Exercise input ▸
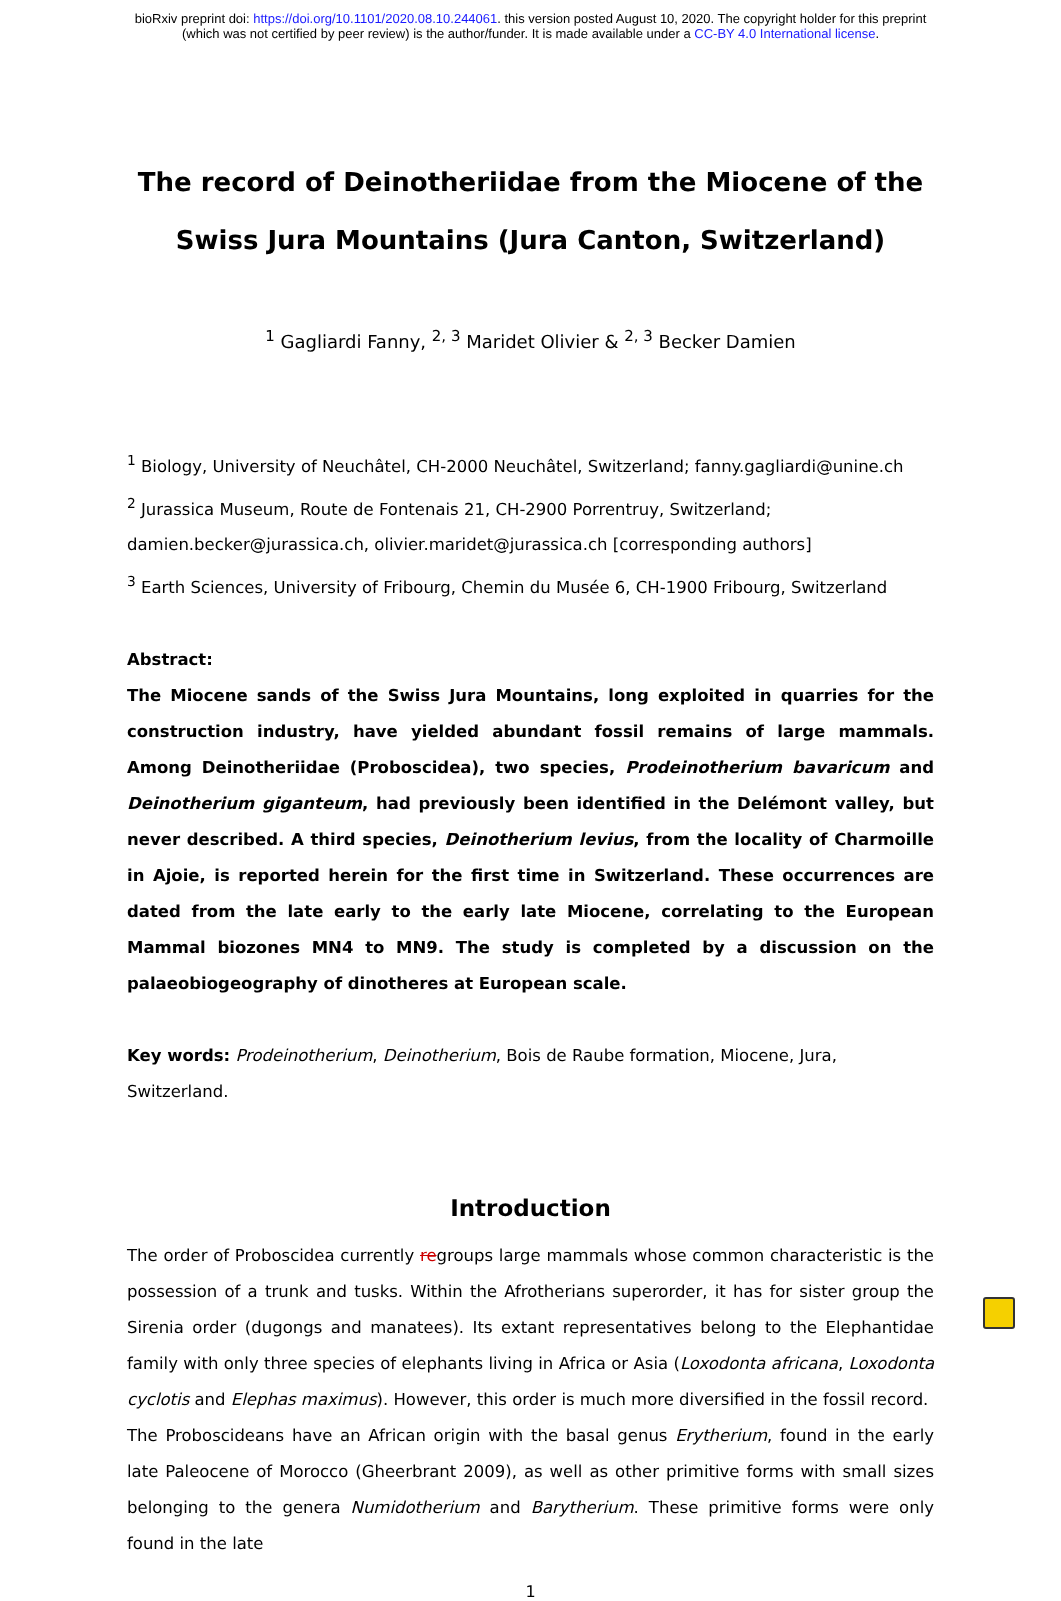bioRxiv preprint doi: https://doi.org/10.1101/2020.08.10.244061. this version posted August 10, 2020. The copyright holder for this preprint
(which was not certified by peer review) is the author/funder. It is made available under a CC-BY 4.0 International license.
The record of Deinotheriidae from the Miocene of the Swiss Jura Mountains (Jura Canton, Switzerland)
<sup>1</sup> Gagliardi Fanny, <sup>2, 3</sup> Maridet Olivier & <sup>2, 3</sup> Becker Damien
<sup>1</sup> Biology, University of Neuchâtel, CH-2000 Neuchâtel, Switzerland; fanny.gagliardi@unine.ch
<sup>2</sup> Jurassica Museum, Route de Fontenais 21, CH-2900 Porrentruy, Switzerland;
damien.becker@jurassica.ch, olivier.maridet@jurassica.ch [corresponding authors]
<sup>3</sup> Earth Sciences, University of Fribourg, Chemin du Musée 6, CH-1900 Fribourg, Switzerland
Abstract:
The Miocene sands of the Swiss Jura Mountains, long exploited in quarries for the construction industry, have yielded abundant fossil remains of large mammals. Among Deinotheriidae (Proboscidea), two species, Prodeinotherium bavaricum and Deinotherium giganteum, had previously been identified in the Delémont valley, but never described. A third species, Deinotherium levius, from the locality of Charmoille in Ajoie, is reported herein for the first time in Switzerland. These occurrences are dated from the late early to the early late Miocene, correlating to the European Mammal biozones MN4 to MN9. The study is completed by a discussion on the palaeobiogeography of dinotheres at European scale.
Key words: Prodeinotherium, Deinotherium, Bois de Raube formation, Miocene, Jura, Switzerland.
Introduction
The order of Proboscidea currently regroups large mammals whose common characteristic is the possession of a trunk and tusks. Within the Afrotherians superorder, it has for sister group the Sirenia order (dugongs and manatees). Its extant representatives belong to the Elephantidae family with only three species of elephants living in Africa or Asia (Loxodonta africana, Loxodonta cyclotis and Elephas maximus). However, this order is much more diversified in the fossil record.
The Proboscideans have an African origin with the basal genus Erytherium, found in the early late Paleocene of Morocco (Gheerbrant 2009), as well as other primitive forms with small sizes belonging to the genera Numidotherium and Barytherium. These primitive forms were only found in the late
1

What the exercise asks ▸ For each line in the material above that contains the string "fossil", make a copy.

Answer area ▸
The Miocene sands of the Swiss Jura Mountains, long exploited in quarries for the construction industry, have yielded abundant fossil remains of large mammals. Among Deinotheriidae (Proboscidea), two species, Prodeinotherium bavaricum and Deinotherium giganteum, had previously been identified in the Delémont valley, but never described. A third species, Deinotherium levius, from the locality of Charmoille in Ajoie, is reported herein for the first time in Switzerland. These occurrences are dated from the late early to the early late Miocene, correlating to the European Mammal biozones MN4 to MN9. The study is completed by a discussion on the palaeobiogeography of dinotheres at European scale.
The order of Proboscidea currently regroups large mammals whose common characteristic is the possession of a trunk and tusks. Within the Afrotherians superorder, it has for sister group the Sirenia order (dugongs and manatees). Its extant representatives belong to the Elephantidae family with only three species of elephants living in Africa or Asia (Loxodonta africana, Loxodonta cyclotis and Elephas maximus). However, this order is much more diversified in the fossil record.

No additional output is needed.